─── PAGE TEXT

Advantages of stacking LSTMs?



I'm wondering in what situations it is advantageous to stack LSTMs?

Vadim Smolyakov

Posted 2017-08-29T16:48:40.890

Reputation: 586

3 might be helpful to get an idea?? – i.n.n.m – 2017-08-29T16:58:08.167



From What are the advantages of stacking multiple LSTMs? (I'll only update the answer there):

From {1}:

While it is not theoretically clear what is the additional power gained by the deeper architecture, it was observed empirically that deep RNNs work better than shallower ones on some tasks. In particular, Sutskever et al (2014) report that a 4-layers deep architecture was crucial in achieving good machine-translation performance in an encoder-decoder framework. Irsoy and Cardie (2014) also report improved results from moving from a one-layer BI-RNN to an architecture with several layers. Many other works report result using layered RNN architectures, but do not explicitly compare to 1-layer RNNs.


Franck Dernoncourt

Posted 2017-08-29T16:48:40.890

Reputation: 4 975


One situation in which it's advantageous to stack LSTMs is when we want to learn hierarchical representation of our time-series data. In stacked LSTMs, each LSTM layer outputs a sequence of vectors which will be used as an input to a subsequent LSTM layer. This hierarchy of hidden layers enables more complex representation of our time-series data, capturing information at different scales.

For example, stacked LSTMs can be used to improve accuracy in time-series classification, such as activity prediction, in which heart-rate, step-count, GPS and other signals can be used to predict activity such as walking, running, biking, climbing stairs or resting. For an example of time-series classification with stacked LSTMs using EEG data have a look at the following ipython notebook.

Vadim Smolyakov

Posted 2017-08-29T16:48:40.890

Reputation: 586


In sequence to sequence model: The encoder network’s job is to read the input sequence to our Seq2Seq model and generate a fixed-dimensional context vector C for the sequence. To do so, the encoder will use a recurrent neural network cell – usually an LSTM – to read the input tokens one at a time. The final hidden state of the cell will then become C. However, because it’s so difficult to compress an arbitrary-length sequence in to a single fixed-size vector (especially for difficult tasks like translation), the encoder will usually consist of stacked LSTMs: a series of LSTM "layers" where each layer’s outputs are the input sequence to the next layer. The final layer’s LSTM hidden state will be used as Context vector.

Umer Rana

Posted 2017-08-29T16:48:40.890

Reputation: 11

──────

WHAT THIS EXERCISE ASKS:
1. From the thread on stacking LSTMs, list every activity named as something that time-series signals can be used to predict.
2. Summarize the thread on stacking LSTMs in two sentences.
3. In the thread on stacking LSTMs, what depth of architecture did Sutskever et al (2014) report as crucial for good machine-translation performance?

─── INFORMATION GIVEN

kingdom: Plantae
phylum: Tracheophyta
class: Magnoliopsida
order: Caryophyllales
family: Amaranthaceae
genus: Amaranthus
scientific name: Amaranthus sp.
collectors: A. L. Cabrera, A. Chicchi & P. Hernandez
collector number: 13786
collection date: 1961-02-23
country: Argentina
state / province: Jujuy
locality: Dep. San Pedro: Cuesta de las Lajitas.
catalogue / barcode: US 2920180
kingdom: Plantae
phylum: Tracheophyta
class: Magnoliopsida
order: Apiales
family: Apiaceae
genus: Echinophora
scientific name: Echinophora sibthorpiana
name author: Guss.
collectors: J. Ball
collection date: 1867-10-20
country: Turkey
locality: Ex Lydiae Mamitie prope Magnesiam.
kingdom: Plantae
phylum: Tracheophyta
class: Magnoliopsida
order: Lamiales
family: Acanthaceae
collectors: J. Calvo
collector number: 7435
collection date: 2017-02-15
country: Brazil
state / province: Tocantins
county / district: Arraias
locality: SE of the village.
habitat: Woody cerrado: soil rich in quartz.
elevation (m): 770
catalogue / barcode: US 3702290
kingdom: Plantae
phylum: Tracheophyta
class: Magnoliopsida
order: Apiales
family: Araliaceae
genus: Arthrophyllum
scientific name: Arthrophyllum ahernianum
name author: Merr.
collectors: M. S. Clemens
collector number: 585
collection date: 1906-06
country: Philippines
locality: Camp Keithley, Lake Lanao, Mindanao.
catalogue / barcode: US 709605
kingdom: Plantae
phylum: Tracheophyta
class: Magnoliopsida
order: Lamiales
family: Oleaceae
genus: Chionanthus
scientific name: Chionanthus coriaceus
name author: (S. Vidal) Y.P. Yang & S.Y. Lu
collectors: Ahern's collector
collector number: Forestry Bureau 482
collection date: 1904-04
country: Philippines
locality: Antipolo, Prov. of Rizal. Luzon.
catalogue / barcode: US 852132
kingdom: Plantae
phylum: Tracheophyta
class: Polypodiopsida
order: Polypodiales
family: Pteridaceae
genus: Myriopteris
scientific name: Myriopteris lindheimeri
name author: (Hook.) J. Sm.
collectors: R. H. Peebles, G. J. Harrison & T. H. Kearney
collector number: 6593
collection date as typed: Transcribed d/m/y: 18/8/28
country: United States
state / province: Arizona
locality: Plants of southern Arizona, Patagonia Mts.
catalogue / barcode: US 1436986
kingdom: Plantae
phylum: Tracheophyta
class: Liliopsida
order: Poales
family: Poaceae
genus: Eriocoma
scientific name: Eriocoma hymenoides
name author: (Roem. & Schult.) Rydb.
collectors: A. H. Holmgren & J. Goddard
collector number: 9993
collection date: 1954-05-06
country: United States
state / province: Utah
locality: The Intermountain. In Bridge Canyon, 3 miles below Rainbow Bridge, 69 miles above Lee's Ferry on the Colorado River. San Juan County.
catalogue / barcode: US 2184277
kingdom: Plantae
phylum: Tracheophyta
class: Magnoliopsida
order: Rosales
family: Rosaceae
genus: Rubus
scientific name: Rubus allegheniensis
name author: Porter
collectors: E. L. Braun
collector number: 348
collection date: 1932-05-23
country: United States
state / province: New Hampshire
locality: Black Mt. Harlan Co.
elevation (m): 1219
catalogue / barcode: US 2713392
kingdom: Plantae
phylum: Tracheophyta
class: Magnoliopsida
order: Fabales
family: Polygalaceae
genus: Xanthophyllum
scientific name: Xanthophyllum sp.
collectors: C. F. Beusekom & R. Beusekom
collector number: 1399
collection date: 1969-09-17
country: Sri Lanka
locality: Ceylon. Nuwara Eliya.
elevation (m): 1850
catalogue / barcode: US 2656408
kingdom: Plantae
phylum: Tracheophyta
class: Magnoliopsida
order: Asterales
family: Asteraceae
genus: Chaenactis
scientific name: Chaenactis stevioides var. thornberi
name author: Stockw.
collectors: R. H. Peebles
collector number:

──────

REPLIES:
1. walking, running, biking, climbing stairs, resting

2. Stacked LSTMs, where each layer's output sequence feeds the next layer, can learn hierarchical representations of time-series data at different scales. Deeper recurrent networks have been observed to work better than shallow ones on some tasks, such as machine translation, and Seq2Seq encoders often use stacked LSTMs because compressing an arbitrary-length sequence into one fixed-size vector is difficult.

3. A 4-layer deep architecture.